The global attention that public cloud has generated, largely as a result of the cloud services offered by high-profile companies such as Google, Amazon, Rackspace, and Salesforce.com, has led many organizations in the UAE to start exploring the viability of using such services. While widespread adoption has been somewhat constrained by security fears and infrastructure limitations, many organizations now want to take advantage of the major benefits of cloud – such as the quick deployment of IT resources, shared resource usage, and the ability to monitor usage – but within the security of their own organizations, leading them naturally to the concept of private cloud.

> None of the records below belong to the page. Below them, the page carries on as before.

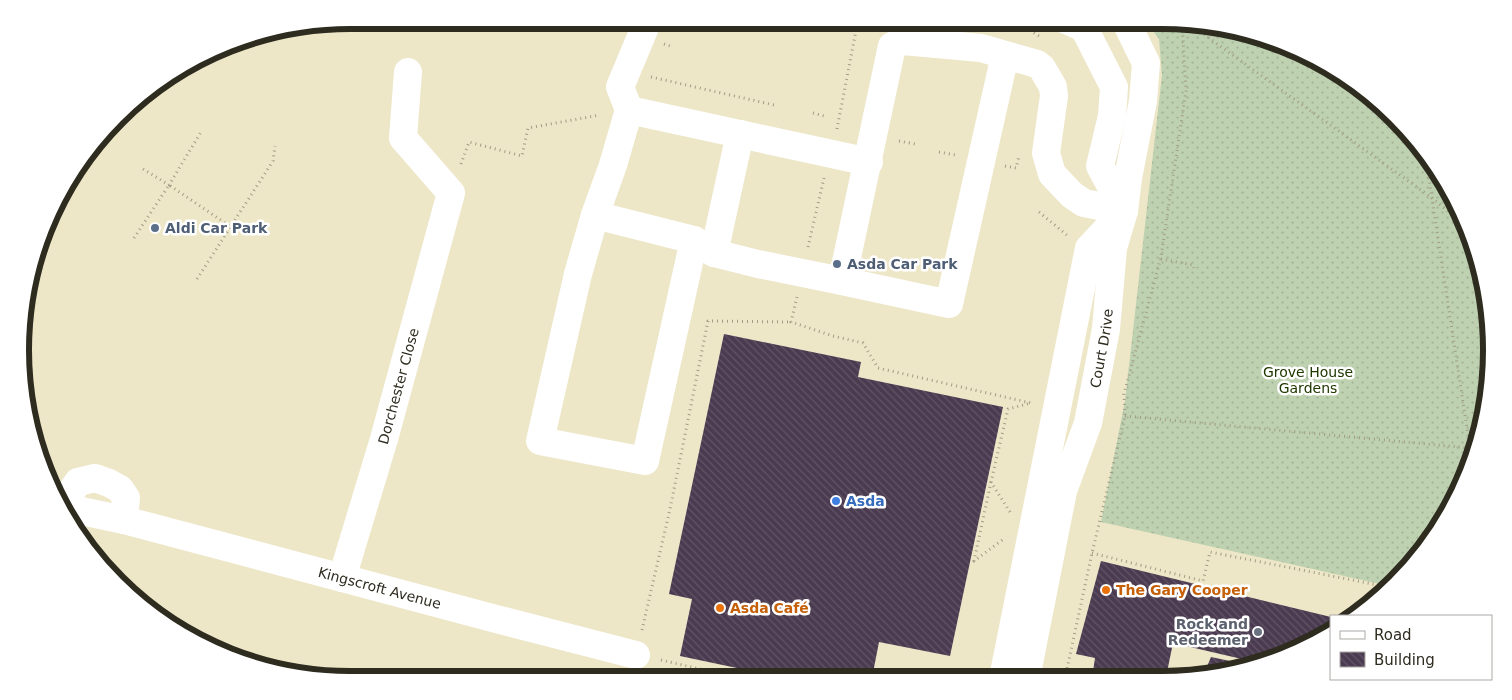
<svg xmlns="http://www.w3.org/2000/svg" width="1512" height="700" font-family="'DejaVu Sans',sans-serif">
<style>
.grass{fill:url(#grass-dots)}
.building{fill:url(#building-back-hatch)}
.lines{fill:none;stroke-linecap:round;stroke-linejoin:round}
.path{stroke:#a19c85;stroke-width:3;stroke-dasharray:1 4;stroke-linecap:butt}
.minor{stroke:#fff;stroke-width:28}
.service-dot{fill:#5c6f8a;stroke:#fff;stroke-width:2}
.shop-dot{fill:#3f7fe0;stroke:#fff;stroke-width:2}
.food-dot{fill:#e8710a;stroke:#fff;stroke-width:2}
.worship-dot{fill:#6b7280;stroke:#fff;stroke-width:2}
.labels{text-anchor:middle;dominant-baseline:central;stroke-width:5;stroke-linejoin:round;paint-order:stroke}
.service-label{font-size:14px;font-weight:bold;fill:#4e5e75;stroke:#fff;text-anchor:start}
.street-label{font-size:14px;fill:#2e2b1f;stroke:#fff}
.park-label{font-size:14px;fill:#203800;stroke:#fff}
.shop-label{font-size:14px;font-weight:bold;fill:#366cbe;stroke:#fff;text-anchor:start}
.food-label{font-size:14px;font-weight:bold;fill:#c56008;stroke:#fff;text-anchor:start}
.worship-label{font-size:14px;font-weight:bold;fill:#5b616d;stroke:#fff;text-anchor:end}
.rim{fill:none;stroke:#2e2b1f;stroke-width:6}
</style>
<defs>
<pattern id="grass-dots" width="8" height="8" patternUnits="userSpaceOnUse" patternTransform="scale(1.25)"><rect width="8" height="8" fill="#bed1b0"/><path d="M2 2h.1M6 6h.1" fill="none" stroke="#a4b497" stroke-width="1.8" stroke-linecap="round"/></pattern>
<pattern id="building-back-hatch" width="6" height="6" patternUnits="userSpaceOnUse" patternTransform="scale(1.25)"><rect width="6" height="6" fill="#4b3b51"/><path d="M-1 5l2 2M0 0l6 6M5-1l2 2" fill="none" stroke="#625566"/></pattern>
</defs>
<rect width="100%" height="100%" fill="#ede7c8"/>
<path class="grass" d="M 1145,20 L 1162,20 L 1226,26 L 1288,45 L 1345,75 L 1395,116 L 1436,166 L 1467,223 L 1486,285 L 1492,350 L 1486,414 L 1467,476 L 1424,551 L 1389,586 L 1101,522 L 1125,401 L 1162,75 L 1159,39 Z"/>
<path class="building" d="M 724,334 L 861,362 L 858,377 L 1003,407 L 950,656 L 879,642 L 872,678 L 789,679 L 680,656 L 692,599 L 669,594 Z
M 1101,561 L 1331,617 L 1331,630 L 1289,655 L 1259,663 L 1173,643 L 1166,677 L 1092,678 L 1095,658 L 1076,654 Z
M 1211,657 L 1249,665 L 1205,677 L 1194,677 L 1206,669 Z"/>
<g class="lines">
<path class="path" d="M 1188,23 L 1432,198 L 1468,228
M 1001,26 L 1021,25 L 1039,36
M 664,44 L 673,47
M 651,77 L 774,105
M 813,113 L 824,116
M 837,129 L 858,20
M 899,141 L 915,144
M 939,152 L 956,155
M 1425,153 L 1472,461
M 461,164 L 469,142 L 522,156 L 528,128 L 600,115
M 1005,166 L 1016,168 L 1019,156
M 143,169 L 169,185 L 201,132
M 1039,212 L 1068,236
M 134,238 L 169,185 L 231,227
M 808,247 L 824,178
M 1161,259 L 1193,265 L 1194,268
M 197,279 L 273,161 L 275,146
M 797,297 L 791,322 L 833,336 L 863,343 L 878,368 L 1031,403
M 1125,416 L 1470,448
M 991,482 L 974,561 L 1005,538
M 1010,512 L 991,482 L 1008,409 L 1031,403
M 1092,553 L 1203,581 L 1210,552 L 1388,587
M 642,630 L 670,509 L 708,321 L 791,322
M 661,660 L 743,679
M 1065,678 L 1092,553 L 1125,416 L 1124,394 L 1161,257 L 1186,91 L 1182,22
M 713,679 L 713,672"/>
<g class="minor">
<path d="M 1005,55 L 949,304 L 842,281 L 892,46 L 903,41 L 981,48 L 1037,64 L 1042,68 L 1053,87 L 1054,96 L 1046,153 L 1052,174 L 1072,195 L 1084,203 L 1124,211"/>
<path d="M 629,110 L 620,87 L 648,20"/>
<path d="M 595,215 L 613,165 L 629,110 L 869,162"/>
<path d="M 694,240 L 645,461 L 540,441 L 578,274 L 595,215 L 694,240 L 714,253 L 758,264 L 842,281"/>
<path d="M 714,253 L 740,134"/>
<path d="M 67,508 L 71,492 L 78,482 L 95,478 L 109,483 L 120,489 L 126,498 L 124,520"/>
<path id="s1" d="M 65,516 L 67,508 L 124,520 L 500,620 L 636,655"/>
<path id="s2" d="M 342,578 L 384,439 L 451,193 L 403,138 L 408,72"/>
<path d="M 1003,678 L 1089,248 L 1124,211 L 1100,166 L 1112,116 L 1114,87 L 1084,28 L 1066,20"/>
<path id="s3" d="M 1026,678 L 1063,491 L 1088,423 L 1106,329 L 1113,248 L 1124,211 L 1128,178 L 1143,101 L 1146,63 L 1125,20"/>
</g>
</g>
<g class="service-dot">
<circle cx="155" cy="228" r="5"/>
<circle cx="837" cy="264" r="5"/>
</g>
<circle class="shop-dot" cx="836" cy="501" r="5"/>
<g class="food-dot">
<circle cx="1106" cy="590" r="5"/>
<circle cx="720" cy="608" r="5"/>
</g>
<circle class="worship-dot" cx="1258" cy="632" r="5"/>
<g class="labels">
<g class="service-label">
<text x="165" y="228">Aldi Car Park</text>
<text x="847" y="264">Asda Car Park</text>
</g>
<g class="street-label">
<text stroke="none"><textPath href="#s3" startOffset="339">Court Drive</textPath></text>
<text stroke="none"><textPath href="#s2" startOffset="200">Dorchester Close</textPath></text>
<text stroke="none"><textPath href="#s1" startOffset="331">Kingscroft Avenue</textPath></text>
</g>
<g class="park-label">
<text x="1308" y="372">Grove House<tspan x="1308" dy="16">Gardens</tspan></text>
</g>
<g class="shop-label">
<text x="846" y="501">Asda</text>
</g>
<g class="food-label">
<text x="1116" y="590">The Gary Cooper</text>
<text x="730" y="608">Asda Café</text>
</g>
<g class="worship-label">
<text x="1248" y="624">Rock and<tspan x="1248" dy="16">Redeemer</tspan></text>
</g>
</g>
<path d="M0 0H1512V700H0ZM350 29H1162A321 321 0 0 1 1483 350V350A321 321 0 0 1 1162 671H350A321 321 0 0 1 29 350V350A321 321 0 0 1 350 29Z" fill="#fff" fill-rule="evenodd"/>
<path class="rim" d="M350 29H1162A321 321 0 0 1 1483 350V350A321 321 0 0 1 1162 671H350A321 321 0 0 1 29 350V350A321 321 0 0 1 350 29Z"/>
<rect x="1330" y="615" width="162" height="65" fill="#ffffff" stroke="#abaaa5"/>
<rect x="1340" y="631" width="25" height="8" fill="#ffffff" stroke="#abaaa5"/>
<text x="1374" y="640" font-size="15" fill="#2e2b1f">Road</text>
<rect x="1340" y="652" width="25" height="15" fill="url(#building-back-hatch)" stroke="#abaaa5"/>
<text x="1374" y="665" font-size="15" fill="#2e2b1f">Building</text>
</svg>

"This growing interest in cloud, especially private cloud, has contributed to the large-scale adoption of virtualization we've seen across the UAE," says John. "However, only a handful of organizations have gone the full distance in terms of converting these highly virtualized environments to full-fledged private cloud deployments. This is due to a variety of factors, including general misconceptions around the two concepts, and a lack of clarity on the benefits of going for a fully automated, fully metered private cloud. Another key inhibitor is the lack of empowerment provided to business users in the country, which stems from the rigid and hierarchical processes embedded in the fabric of most organizations in GCC countries.
The general preference for in-country datacenters and the desire to capitalize on investments have meant that much of the cloud expenditure in the UAE is currently on private cloud rather than public cloud. IDC expects this trend to continue in the near future. However, in the longer term, we expect public cloud to catch up in terms of adoption and expenditure, as more and more leading vendors and global cloud providers begin to push their public cloud offerings aggressively in the local market.

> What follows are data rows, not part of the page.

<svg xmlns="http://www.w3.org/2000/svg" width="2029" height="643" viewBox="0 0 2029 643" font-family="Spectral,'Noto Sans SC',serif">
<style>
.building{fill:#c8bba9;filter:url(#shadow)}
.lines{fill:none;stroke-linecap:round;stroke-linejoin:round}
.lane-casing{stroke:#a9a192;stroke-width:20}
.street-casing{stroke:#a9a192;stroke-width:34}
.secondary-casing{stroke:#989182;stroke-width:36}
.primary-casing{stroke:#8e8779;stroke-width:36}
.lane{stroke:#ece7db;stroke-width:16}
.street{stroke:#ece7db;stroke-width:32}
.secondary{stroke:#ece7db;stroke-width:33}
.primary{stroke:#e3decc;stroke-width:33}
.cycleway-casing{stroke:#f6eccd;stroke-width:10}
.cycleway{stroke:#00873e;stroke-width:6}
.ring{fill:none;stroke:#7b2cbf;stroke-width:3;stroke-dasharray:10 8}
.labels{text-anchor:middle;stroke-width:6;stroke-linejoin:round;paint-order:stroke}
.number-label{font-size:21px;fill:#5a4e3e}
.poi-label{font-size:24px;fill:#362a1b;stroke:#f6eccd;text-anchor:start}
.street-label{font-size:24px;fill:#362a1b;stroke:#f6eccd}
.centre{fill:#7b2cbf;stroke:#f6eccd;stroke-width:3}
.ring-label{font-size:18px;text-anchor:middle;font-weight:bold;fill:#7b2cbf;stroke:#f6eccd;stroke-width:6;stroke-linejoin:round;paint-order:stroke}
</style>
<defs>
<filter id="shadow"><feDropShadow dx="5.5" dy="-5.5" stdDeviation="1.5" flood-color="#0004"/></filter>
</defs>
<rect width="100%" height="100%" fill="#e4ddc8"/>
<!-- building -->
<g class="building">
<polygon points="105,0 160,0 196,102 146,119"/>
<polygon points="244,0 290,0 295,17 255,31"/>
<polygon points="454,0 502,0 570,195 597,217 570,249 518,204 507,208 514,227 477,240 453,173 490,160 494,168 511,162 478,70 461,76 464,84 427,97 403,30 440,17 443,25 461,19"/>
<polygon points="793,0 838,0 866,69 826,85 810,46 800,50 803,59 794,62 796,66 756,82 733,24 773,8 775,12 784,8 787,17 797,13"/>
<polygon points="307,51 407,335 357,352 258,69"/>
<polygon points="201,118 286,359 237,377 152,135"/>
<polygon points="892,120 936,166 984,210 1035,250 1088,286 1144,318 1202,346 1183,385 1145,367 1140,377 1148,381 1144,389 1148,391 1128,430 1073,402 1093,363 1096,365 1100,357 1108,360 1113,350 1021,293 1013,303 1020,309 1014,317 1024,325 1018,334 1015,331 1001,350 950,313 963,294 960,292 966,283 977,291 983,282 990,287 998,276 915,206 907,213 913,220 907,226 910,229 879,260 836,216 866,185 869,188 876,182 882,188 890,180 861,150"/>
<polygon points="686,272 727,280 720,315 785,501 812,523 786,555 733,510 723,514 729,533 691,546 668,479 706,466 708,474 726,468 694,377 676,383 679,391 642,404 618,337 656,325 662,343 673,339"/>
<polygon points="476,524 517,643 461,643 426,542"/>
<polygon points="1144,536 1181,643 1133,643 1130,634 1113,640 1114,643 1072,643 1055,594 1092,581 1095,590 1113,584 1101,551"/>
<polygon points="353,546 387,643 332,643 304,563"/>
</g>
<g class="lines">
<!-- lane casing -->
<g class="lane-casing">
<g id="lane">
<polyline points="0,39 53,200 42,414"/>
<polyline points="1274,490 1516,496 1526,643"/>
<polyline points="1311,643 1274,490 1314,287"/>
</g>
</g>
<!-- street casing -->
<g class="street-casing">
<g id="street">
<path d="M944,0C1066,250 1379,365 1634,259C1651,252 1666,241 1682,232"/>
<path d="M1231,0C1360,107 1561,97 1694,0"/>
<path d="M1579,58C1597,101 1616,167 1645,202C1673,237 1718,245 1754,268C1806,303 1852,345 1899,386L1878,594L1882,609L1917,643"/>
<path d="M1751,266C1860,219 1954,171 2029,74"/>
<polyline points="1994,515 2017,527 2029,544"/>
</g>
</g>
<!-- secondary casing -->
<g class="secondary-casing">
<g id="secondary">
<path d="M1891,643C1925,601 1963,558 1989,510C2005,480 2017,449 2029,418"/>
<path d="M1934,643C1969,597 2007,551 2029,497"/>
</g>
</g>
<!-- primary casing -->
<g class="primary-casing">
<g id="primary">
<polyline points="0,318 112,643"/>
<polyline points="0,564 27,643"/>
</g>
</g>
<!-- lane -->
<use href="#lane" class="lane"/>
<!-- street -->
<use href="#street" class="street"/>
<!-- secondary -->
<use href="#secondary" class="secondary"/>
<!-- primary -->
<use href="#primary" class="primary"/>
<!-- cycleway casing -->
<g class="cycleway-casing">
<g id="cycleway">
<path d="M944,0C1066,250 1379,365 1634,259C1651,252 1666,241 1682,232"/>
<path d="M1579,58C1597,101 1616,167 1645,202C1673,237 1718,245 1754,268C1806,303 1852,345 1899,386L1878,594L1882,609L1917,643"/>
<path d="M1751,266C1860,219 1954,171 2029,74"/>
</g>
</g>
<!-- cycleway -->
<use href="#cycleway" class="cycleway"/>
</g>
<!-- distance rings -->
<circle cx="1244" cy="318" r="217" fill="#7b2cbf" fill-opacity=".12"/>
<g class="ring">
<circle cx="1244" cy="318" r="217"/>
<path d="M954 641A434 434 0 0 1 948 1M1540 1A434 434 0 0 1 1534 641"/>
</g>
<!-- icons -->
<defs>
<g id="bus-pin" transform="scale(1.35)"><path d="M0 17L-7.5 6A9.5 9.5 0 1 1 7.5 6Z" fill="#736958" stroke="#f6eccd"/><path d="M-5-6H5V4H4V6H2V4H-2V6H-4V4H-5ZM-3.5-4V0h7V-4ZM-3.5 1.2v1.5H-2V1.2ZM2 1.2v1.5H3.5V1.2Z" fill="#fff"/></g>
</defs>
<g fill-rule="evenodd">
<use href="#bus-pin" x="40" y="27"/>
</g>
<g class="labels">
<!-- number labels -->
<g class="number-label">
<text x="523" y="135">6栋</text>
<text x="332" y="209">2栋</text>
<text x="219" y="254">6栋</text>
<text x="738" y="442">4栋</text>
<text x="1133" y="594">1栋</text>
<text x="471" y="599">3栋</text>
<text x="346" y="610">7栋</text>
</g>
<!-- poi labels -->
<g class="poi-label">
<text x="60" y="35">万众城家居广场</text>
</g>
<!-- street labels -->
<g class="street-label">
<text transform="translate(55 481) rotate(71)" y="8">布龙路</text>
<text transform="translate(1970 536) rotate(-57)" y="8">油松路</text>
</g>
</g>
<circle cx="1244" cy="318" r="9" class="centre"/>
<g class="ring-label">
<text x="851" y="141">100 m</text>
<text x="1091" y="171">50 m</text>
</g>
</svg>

Cloud is also having a significant impact on the partner landscape, with new partners emerging, existing partners upskilling, and many local providers resisting the concept altogether. It is also creating new competitors in the IT services space, as telecom operators, niche ISVs, and wholesale datacenter providers all seek a foothold in the space. Cloud is also set to impact overall spending on IT services, cannibalizing some services while driving demand for others.
IDC expects total spending on cloud delivery in the UAE to record an increase of 33.6% year on year for 2012. In the long term, IDC projects spending to expand at a compound annual growth rate (CAGR) of 43.7% over the five-year forecast period ending in 2016.
The IDC study United Arab Emirates Cloud Services Market 2011 Analysis and 2012–2016 Forecast (IDC #ZS11U) presents a comprehensive view of the cloud delivery model in the UAE. It contains market sizing for both the public cloud and private cloud delivery models and offers a further breakdowns of public cloud-related revenue by operational management on the one side and by professional services associated with the cloud on the other. The study contains historic quantitative data and five-year market forecasts (2012–2016), summarizes the major issues and impacts on the IT industry as a whole, and presents a range of end-user views.